Auf Anhieb fiel mir kein bestimmtes Örtchen ein, obwohl auch ich fünf tolle Jahre in Leipzig leben durfte. Also Fotoalbum auf, Erinnerungen vor das innere Auge gezerrt und bei Ludmilla Fotos geklaut.

Da waren all die privaten Partys in Einraumwohnungen oder Wohngemeinschaften meiner studentischen Leidensgenossen. Was für Nächte. Unzählige Zoobesuche, dank der Jahreskarte teilweise aller zwei Wochen zum Sonntagskaffee im Teichcafé. Mein Stammplatz in den alten Tatrawagen der LVB direkt auf dem Einzelplatz hinter dem Fahrer neben dem Knipser (ich konnte dort so herrlich mit den Beinen schlenkern). Die Parks, die Seen, also dort, wo man im Sommer bei bestem Wetter am liebsten ist. Unzählige Kneipen- und Cafébesuche mit tollen Menschen. Wie oft sollte ich die 500 Stufen des Völkerschlachtdenkmals erklimmen, wie oft wartete ich einfach unten.
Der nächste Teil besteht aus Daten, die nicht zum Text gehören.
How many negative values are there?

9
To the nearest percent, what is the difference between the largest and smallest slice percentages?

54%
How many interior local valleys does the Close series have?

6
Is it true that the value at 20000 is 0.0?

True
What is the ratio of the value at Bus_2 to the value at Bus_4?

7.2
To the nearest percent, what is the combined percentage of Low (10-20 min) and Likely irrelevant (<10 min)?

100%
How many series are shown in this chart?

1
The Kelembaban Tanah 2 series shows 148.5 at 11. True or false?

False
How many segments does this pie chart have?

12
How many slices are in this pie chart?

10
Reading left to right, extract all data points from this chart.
Der Augustusplatz, der entweder als Treffpunkt benutzt oder im Frühjahr für erste Pigmenthascherei in den Pausen zwischen den Seminaren genutzt wurde. Das zweite Wohnzimmer bzw. eher die zweite Küche bei Conny und Daniel. Grillen im Rosental, feiern in der Moritzbastei, Filme im Passagekino.

Fazit: es gibt keinen bestimmbaren Lieblingsort, denn es ist die ganze Stadt, die ich lieb(t)e.